*** Begin section ***
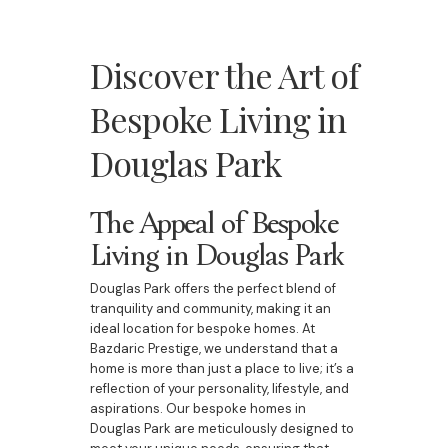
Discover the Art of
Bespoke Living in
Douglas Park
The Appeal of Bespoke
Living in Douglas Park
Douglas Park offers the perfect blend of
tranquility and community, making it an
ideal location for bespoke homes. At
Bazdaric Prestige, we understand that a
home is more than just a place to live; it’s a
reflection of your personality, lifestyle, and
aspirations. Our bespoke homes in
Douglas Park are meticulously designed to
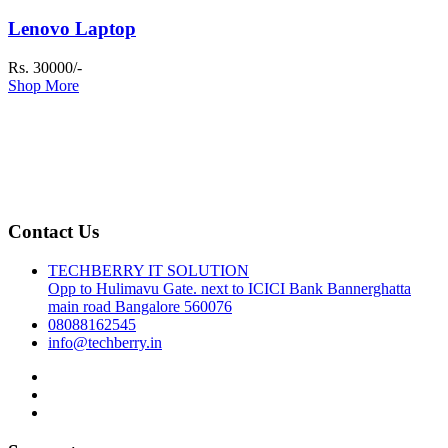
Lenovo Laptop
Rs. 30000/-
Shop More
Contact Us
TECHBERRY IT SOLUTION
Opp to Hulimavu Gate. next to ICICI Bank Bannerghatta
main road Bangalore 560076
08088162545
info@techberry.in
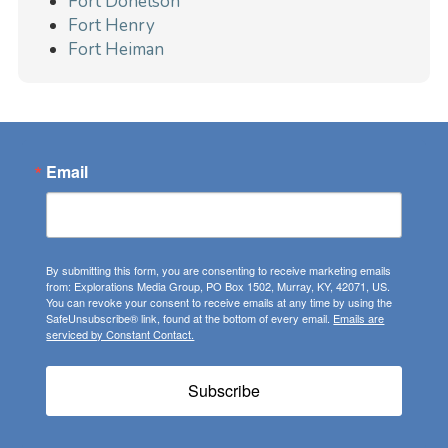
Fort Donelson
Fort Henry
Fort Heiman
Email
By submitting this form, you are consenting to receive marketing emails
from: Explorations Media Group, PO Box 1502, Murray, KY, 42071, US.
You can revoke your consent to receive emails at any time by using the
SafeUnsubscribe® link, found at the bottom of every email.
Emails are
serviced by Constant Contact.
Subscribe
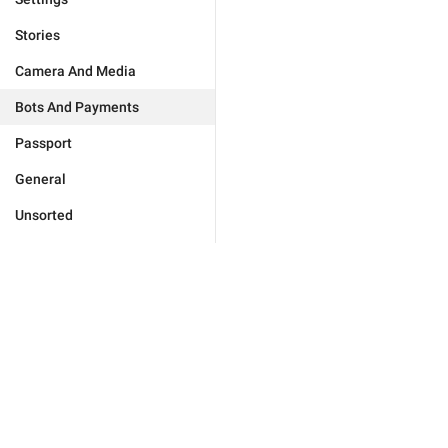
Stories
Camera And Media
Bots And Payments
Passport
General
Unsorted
*** End section ***
TASK OBJECTIVE -> Type out all of the records exactly, leaving out any picture.

SOLUTION TO THIS TASK ->
Discover the Art of
Bespoke Living in
Douglas Park
The Appeal of Bespoke
Living in Douglas Park
Douglas Park offers the perfect blend of
tranquility and community, making it an
ideal location for bespoke homes. At
Bazdaric Prestige, we understand that a
home is more than just a place to live; it’s a
reflection of your personality, lifestyle, and
aspirations. Our bespoke homes in
Douglas Park are meticulously designed to
Lenovo Laptop
Rs. 30000/-
Shop More
Contact Us
TECHBERRY IT SOLUTION
Opp to Hulimavu Gate. next to ICICI Bank Bannerghatta
main road Bangalore 560076
08088162545
info@techberry.in
Fort Donelson
Fort Henry
Fort Heiman
Email
By submitting this form, you are consenting to receive marketing emails
from: Explorations Media Group, PO Box 1502, Murray, KY, 42071, US.
You can revoke your consent to receive emails at any time by using the
SafeUnsubscribe® link, found at the bottom of every email.
Emails are
serviced by Constant Contact.
Subscribe
Stories
Camera And Media
Bots And Payments
Passport
General
Unsorted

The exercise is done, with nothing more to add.